→ Quoted passage
◇ ◇ ◇ ◇ ◇
With sparse allocation:
• Allocates ~1MB on disk
• Only actual data uses space
• Linux handles efficiently

Implementation:
───────────────
fd = open("/gfs/chunks/0x1a2b...", O_CREAT)
ftruncate(fd, 64MB)  // Set max size
write(fd, data, len)  // Only allocates used blocks

Chunk Metadata

Checksums
Version Numbers
Chunk Handle

Data Integrity Protection:

CHECKSUM STRUCTURE
─────────────────

Each chunk divided into 64KB blocks:

┌─────────────────────────────────────────┐
│ Chunk (64MB max)                        │
├─────────────────────────────────────────┤
│ Block 0 (64KB)  → Checksum 0 (4 bytes)  │
│ Block 1 (64KB)  → Checksum 1 (4 bytes)  │
│ Block 2 (64KB)  → Checksum 2 (4 bytes)  │
│ ...                                     │
│ Block 1023 (64KB) → Checksum 1023       │
└─────────────────────────────────────────┘

Checksum = 32-bit CRC32

For full 64MB chunk:
• 1024 blocks
• 1024 checksums
• 4KB checksum metadata

Stored: In-memory + on disk


CHECKSUM COMPUTATION:
────────────────────

On Write:
─────────
def write_block(block_index, data):
    checksum = crc32(data)
    write_data_to_disk(block_index, data)
◇ ◇ ◇ ◇ ◇
→ Raw data
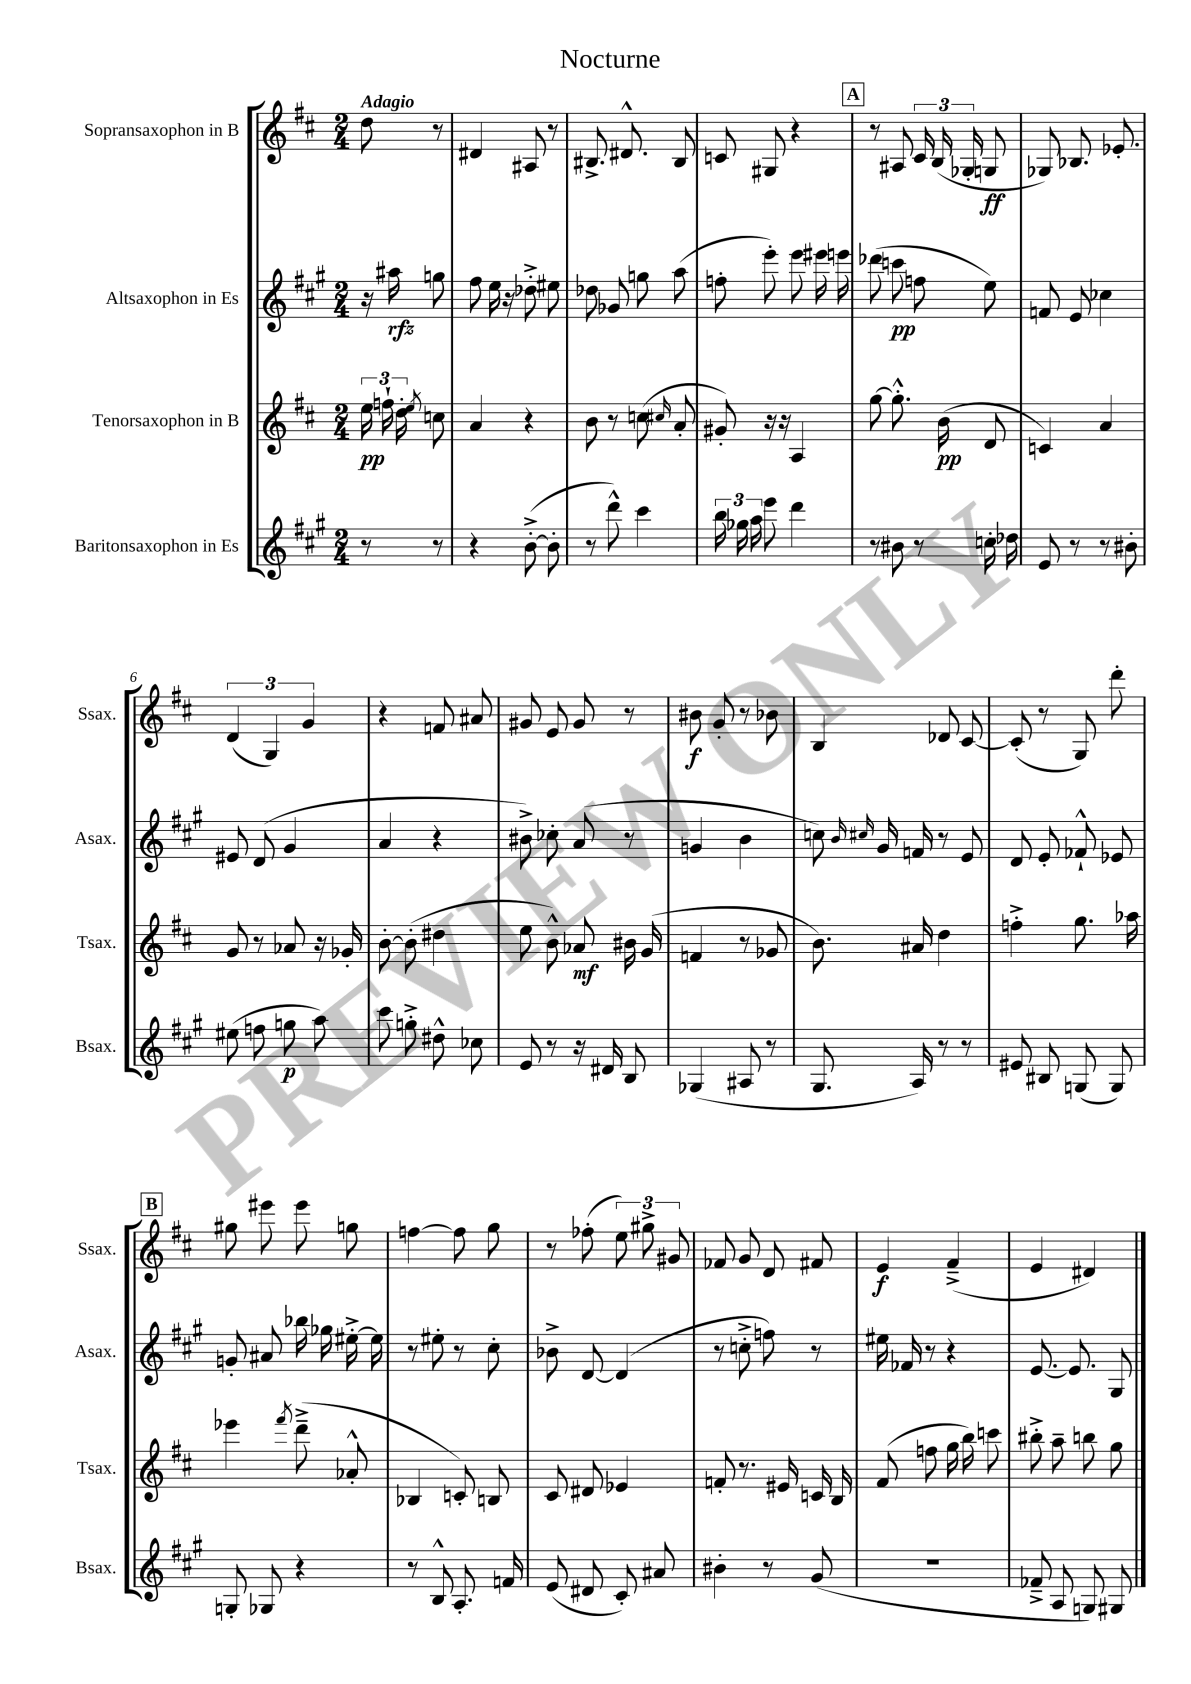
\header { title = "Nocturne" }
<<
\new StaffGroup <<
\new Staff = "s0" \with { instrumentName = "Sopransaxophon in B" shortInstrumentName = "Ssax." } {
    \clef treble \key d \major \numericTimeSignature \time 2/4 \partial 4 \tempo "Adagio"
    \autoBeamOff d''8 r8 |
    dis'4 ais8 r8 |
    bis8.-> dis'8.-^ bis8 |
    c'8 gis8 r4 |
    \mark \markup { \box "A" } r8 ais8 \tuplet 3/2 { cis'16 b16( ges16-. } g8\ff |
    ges8) bes8. ees'8.-. |
    \tuplet 3/2 { d'4( g4) g'4 } |
    r4 f'8 ais'8 |
    gis'8 e'8 gis'8 r8 |
    bis'8\f g'8-. r8 bes'8 |
    b4 des'8 cis'8~ |
    cis'8-.( r8 g8) d'''8-. |
    \mark \markup { \box "B" } gis''8 eis'''8 eis'''8 g''8 |
    f''4~ f''8 g''8 |
    r8 fes''8-.( \tuplet 3/2 { e''8) gis''8-> gis'8 } |
    fes'8 g'8 d'8 fis'8 |
    e'4\f fis'4--->( |
    e'4 dis'4) \bar "|." |
}
\new Staff = "s1" \with { instrumentName = "Altsaxophon in Es" shortInstrumentName = "Asax." } {
    \clef treble \key a \major \numericTimeSignature \time 2/4 \partial 4
    \autoBeamOff r16 ais''16\rfz g''8 |
    fis''8 e''16 r16 des''8-.-> eis''8 |
    des''8 ges'8 g''8 a''8( |
    f''8-. e'''8-.) e'''8 eis'''16 e'''16 |
    \mark \markup { \box "A" } des'''8( c'''8\pp f''8 e''8) |
    f'8 e'8 ces''4 |
    eis'8 d'8( gis'4 |
    a'4 r4 |
    bis'8->) ces''8-. a'8( r8 |
    g'4 b'4 |
    c''8) \grace { b'16 cis''16 } gis'16 f'16 r8 e'8 |
    d'8 e'8-. fes'8-!-^ ees'8 |
    \mark \markup { \box "B" } g'8-. ais'8 bes''16 ges''16 eis''16~-.-> eis''16 |
    r8 eis''8-. r8 cis''8-. |
    bes'8-> d'8~ d'4( |
    r8 c''8-.-> f''8) r8 |
    eis''16 fes'16 r8 r4 |
    e'8.~ e'8. gis8 \bar "|." |
}
\new Staff = "s2" \with { instrumentName = "Tenorsaxophon in B" shortInstrumentName = "Tsax." } {
    \clef treble \key d \major \numericTimeSignature \time 2/4 \partial 4
    \autoBeamOff \tuplet 3/2 { e''16\pp f''16-! d''16-. } \acciaccatura { e''8 } c''8 |
    a'4 r4 |
    b'8 r8 c''8( \grace { cis''16 } a'8-. |
    gis'8-.) r16 r16 a4 |
    \mark \markup { \box "A" } g''8~ g''8.-.-^ b'16\pp( d'8 |
    c'4) a'4 |
    g'8 r8 aes'8 r16 ges'16-. |
    b'8~-. b'8-.( dis''4 |
    e''8 b'8-^) aes'8\mf bis'16 g'16( |
    f'4 r8 ges'8 |
    b'8.) ais'16 d''4 |
    f''4-.-> g''8. aes''16 |
    \mark \markup { \box "B" } ees'''4 \acciaccatura { fis'''8 } d'''8--->( aes'8-.-^ |
    bes4 c'8-.) b8 |
    cis'8 dis'8 ees'4 |
    f'8-. r8. eis'16 c'16 b16 |
    fis'8( f''8 g''16 b''16) c'''8 |
    bis''8-.-> a''8-- b''8 g''8 \bar "|." |
}
\new Staff = "s3" \with { instrumentName = "Baritonsaxophon in Es" shortInstrumentName = "Bsax." } {
    \clef treble \key a \major \numericTimeSignature \time 2/4 \partial 4
    \autoBeamOff r8 r8 |
    r4 b'8~-.->( b'8-. |
    r8 d'''8-^) cis'''4 |
    \tuplet 3/2 { b''16 ges''16 a''16 } e'''8 d'''4 |
    \mark \markup { \box "A" } r8 bis'8 r8 c''16-. des''16 |
    e'8 r8 r8 bis'8-. |
    eis''8( f''8 g''8\p a''8) |
    cis'''8 g''8-.-> dis''8-^ ces''8 |
    e'8 r8 r16 dis'16 b8 |
    ges4( ais8 r8 |
    gis8. a16) r8 r8 |
    eis'8 bis8 g8( g8) |
    \mark \markup { \box "B" } g8-. ges8 r4 |
    r8 b8-^ a8.-. f'16 |
    e'8( dis'8 cis'8-.) ais'8 |
    bis'4-. r8 gis'8( |
    r2 |
    fes'8---> a8 g8) gis8 \bar "|." |
}
>>
>>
◇ ◇ ◇ ◇ ◇
→ Directions
**A.** List every item named under the "Chunk Metadata" heading in the chunk storage text.
**B.** In the chunk storage text, how large is each block that a chunk is divided into?
**C.** Write out a passage of the chunk storage text word for word. Begin at the words "Stored: In-memory +" and stop after "write_data_to_disk(block_index, data)".
Work only from the chunk storage text.

→ Answers to the problems
**A.** Checksums, Version Numbers, Chunk Handle

**B.** 64KB

**C.**
Stored: In-memory + on disk


CHECKSUM COMPUTATION:
────────────────────

On Write:
─────────
def write_block(block_index, data):
    checksum = crc32(data)
    write_data_to_disk(block_index, data)